### About this exercise
Scan the records below for the line containing "middle dip: (539, 402)" and the line containing "pinky dip: (555, 414)". Copy both, plus every line between, exactly.

[Collected data]
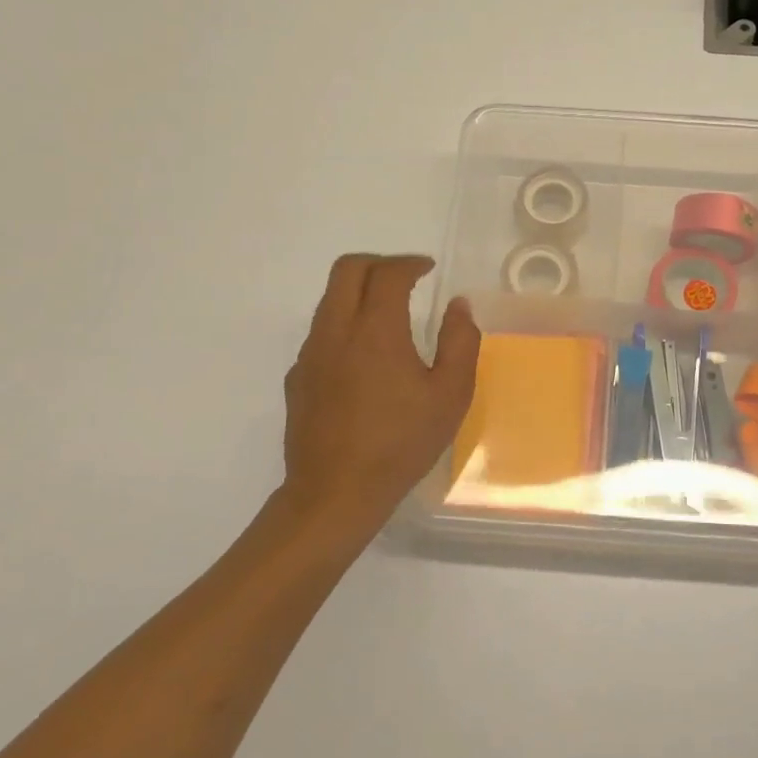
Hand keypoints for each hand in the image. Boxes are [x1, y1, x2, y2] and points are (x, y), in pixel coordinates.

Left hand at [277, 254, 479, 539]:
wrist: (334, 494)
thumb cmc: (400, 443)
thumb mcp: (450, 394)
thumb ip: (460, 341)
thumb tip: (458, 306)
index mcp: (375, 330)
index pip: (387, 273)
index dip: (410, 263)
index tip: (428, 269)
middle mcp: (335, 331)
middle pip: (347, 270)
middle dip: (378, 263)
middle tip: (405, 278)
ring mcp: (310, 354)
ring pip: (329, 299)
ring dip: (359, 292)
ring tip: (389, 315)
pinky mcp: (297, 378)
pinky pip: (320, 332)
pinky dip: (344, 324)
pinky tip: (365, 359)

--

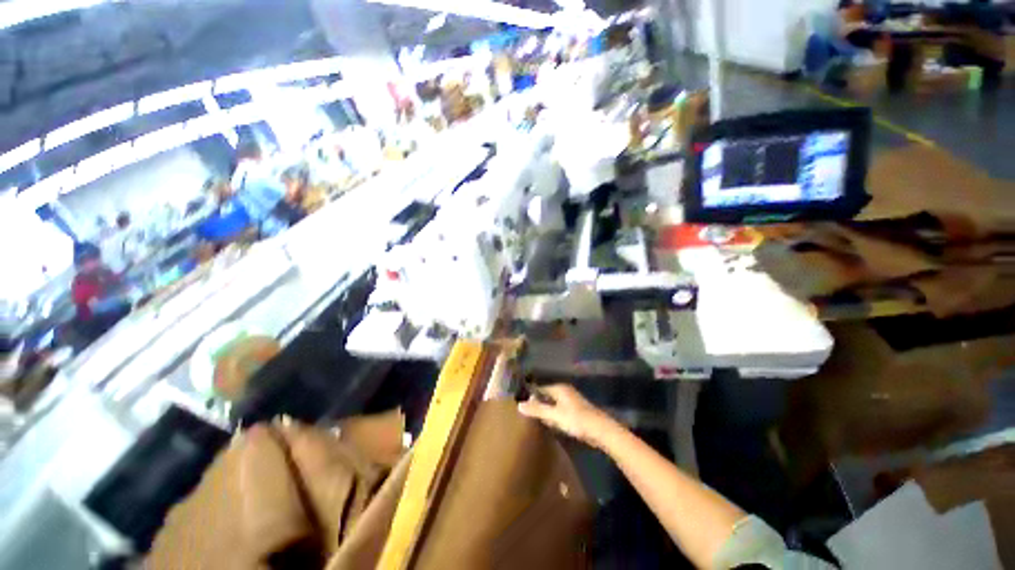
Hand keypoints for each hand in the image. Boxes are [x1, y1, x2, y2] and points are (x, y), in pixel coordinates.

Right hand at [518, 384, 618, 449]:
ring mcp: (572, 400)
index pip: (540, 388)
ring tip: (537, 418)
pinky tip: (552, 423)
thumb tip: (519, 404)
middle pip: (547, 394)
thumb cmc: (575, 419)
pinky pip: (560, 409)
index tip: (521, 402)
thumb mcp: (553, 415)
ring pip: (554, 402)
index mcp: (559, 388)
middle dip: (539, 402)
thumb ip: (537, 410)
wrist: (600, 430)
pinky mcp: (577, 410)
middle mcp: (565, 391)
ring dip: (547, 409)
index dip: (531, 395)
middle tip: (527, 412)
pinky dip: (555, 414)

### Solution to this problem
middle dip: (539, 402)
thumb ip: (537, 410)
wrist: (600, 430)
pinky mcp: (577, 410)
middle mcp: (565, 391)
ring dip: (547, 409)
index dip: (531, 395)
middle tip: (527, 412)
pinky dip: (555, 414)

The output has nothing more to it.